I hate how life rushes by, and I am barely able to find a high point to look back upon it.  But I love that headlong, headfull hunger to fill up on everything around me, to consume the moment, even if it shoves me faster toward the full stop.





Saturday, August 18, 2012

Back to Work


I have worked seven days at my new job.  I miss my leisure but not the uncertain future of being unemployed.   Now the days are a blur of commuting, trying to figure out the requirements of the job and remembering names of people I have met more than once.


Each day I make a hundred mile round trip.  I have time during lunch to wander around the state capital where there are notable buildings, statues and plaques galore.  In my office, everything is state agency gray.  There are procedures for everything.  It would be daunting, if it wasn't so amusing.    I happen to have arrived just as heavy talks were beginning about "dress guidelines."   Tomorrow I will go to Goodwill and stock up on shirts that can't be mistaken for t-shirts, and tasteful skirts.  If I wasn't so advanced in years, I might care, but I don't.  


My biggest problem is getting enough sleep.  I have not convinced myself to sleep enough hours to be perky at 6:00 AM.  But I knew that any new schedule was going to be difficult after the luxury of the 9-5 of Legal Aid. 

I am trying to learn how to fit my other activities into the time available.  It will happen.  But dinner time preparations are suffering mightily.  I'm going to have to shop and cook for the the week on the weekend.  A new regime to learn. 

Today I continued the tree inventory of our neighborhood.  I love the reality of identifying trees.  If I had a life to do over again, I would throw my lot with the biology of our planet, rather than with words and laws.  But I am here now, and I will get what I can out of it. 



Monday, July 16, 2012

It's Getting Old


106 days since my last day of work.  In the first few weeks, I was purposeful , making appointments and lists of things to accomplish, and then actually doing some of them.  I aggressively applied for jobs, kept in touch with former colleagues and told whomever would listen of my state of unemployment.

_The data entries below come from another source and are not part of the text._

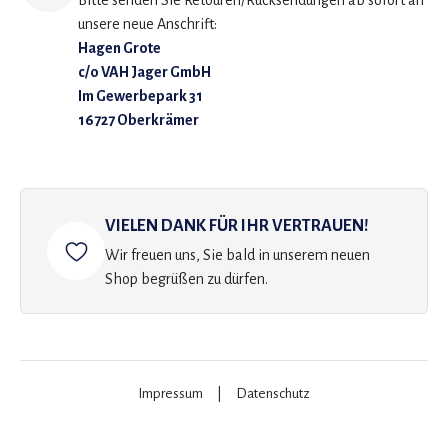
Bitte senden Sie Retouren/Rücksendungen ab sofort an
unsere neue Anschrift:
Hagen Grote
c/o VAH Jager GmbH
Im Gewerbepark 31
16727 Oberkrämer
VIELEN DANK FÜR IHR VERTRAUEN!
Wir freuen uns, Sie bald in unserem neuen
Shop begrüßen zu dürfen.
Impressum
|
Datenschutz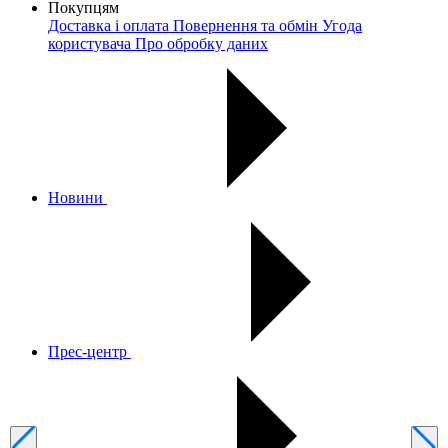
Покупцям
Доставка і оплата
Повернення та обмін
Угода
користувача
Про обробку даних
Новини
Прес-центр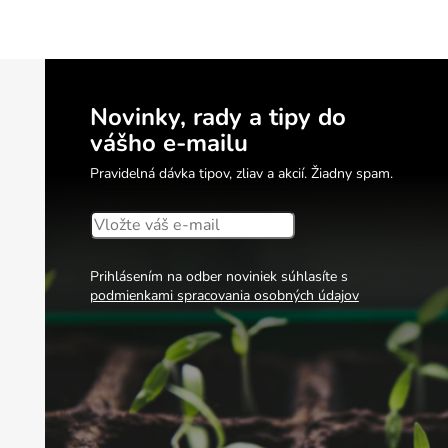
e prvky výpisu
Novinky, rady a tipy do
vášho e-mailu
Pravidelná dávka tipov, zliav a akcií. Žiadny spam.
Prihlásením na odber noviniek súhlasíte s
podmienkami spracovania osobných údajov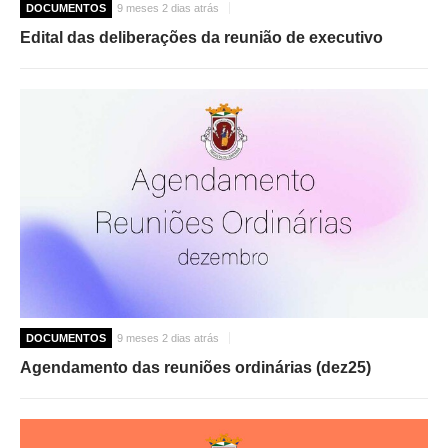
DOCUMENTOS
9 meses 2 dias atrás
Edital das deliberações da reunião de executivo
DOCUMENTOS
9 meses 2 dias atrás
Agendamento das reuniões ordinárias (dez25)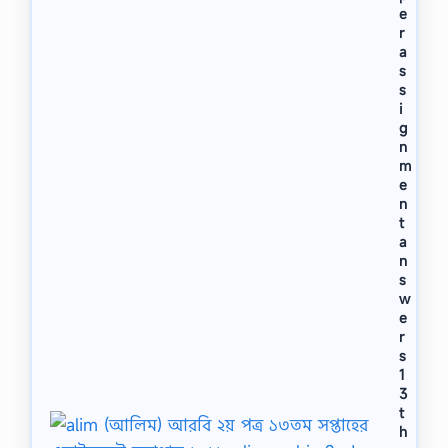
e
r
a
s
s
i
g
n
m
e
n
t
a
n
s
w
e
r
s
1
3
t
h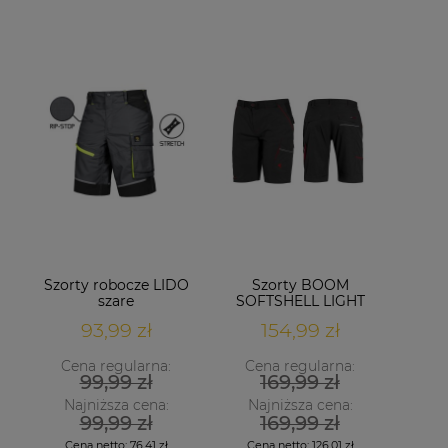
Szorty robocze LIDO
Szorty BOOM
szare
SOFTSHELL LIGHT
93,99 zł
154,99 zł
Cena regularna:
Cena regularna:
99,99 zł
169,99 zł
Najniższa cena:
Najniższa cena:
99,99 zł
169,99 zł
Cena netto:
76,41 zł
Cena netto:
126,01 zł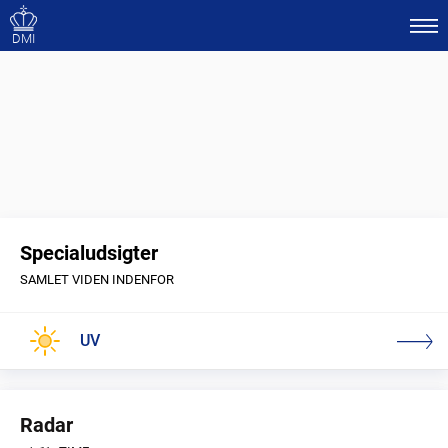
DMI
Specialudsigter
SAMLET VIDEN INDENFOR
UV
Radar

But as the weather improved I turned more to gardening and sitting outside and exercising.  I am exploring all the different sightlines of the backyard, where I can look up from my book and see the rose's pink explosions, and where my neighbor's catalpa tree with its enormous droopy leaves can be enjoyed.  In the old working days the garden was just an outdoor list of tasks and an unobtainable vision of Edenlike splendor I imagined moving toward.  Now, in this lucky summer of excellent weather, I really have nothing better to do than enjoy the squirrels running their avenues of fenceline, and the zooming hummingbirds zipping between neighbors' feeders.  I don't think I have felt this simplicity since childhood.

I have a theory that the world of work is a cleverly designed illusion where we are convinced to willingly perform arduous tasks that fill nearly all our time, in exchange for treasure that we can trade for other treasure.  The truth is that the system only works because the treasure we get is worth less that the time we give to obtain it.  No matter how much we earn, the desire for treasure ratchets up so that we keep working for more.  Maybe it is all a very sensible plot by social engineers to keep us out of trouble, but go off the tracks like I have and you begin to see behind the curtain.  Pardon the now banal comparison, but the movie, the Matrix is much on my mind.

Although I know that eventually new money will be required and somehow I must locate a job, I still regret my best decades were devoted to a job that now seems besides the point.  Alternatively, my next best decade is now and I am determined to enjoy it properly.   There are plants to water, words to string together, and colors to be dabbled in.  Time does not wait.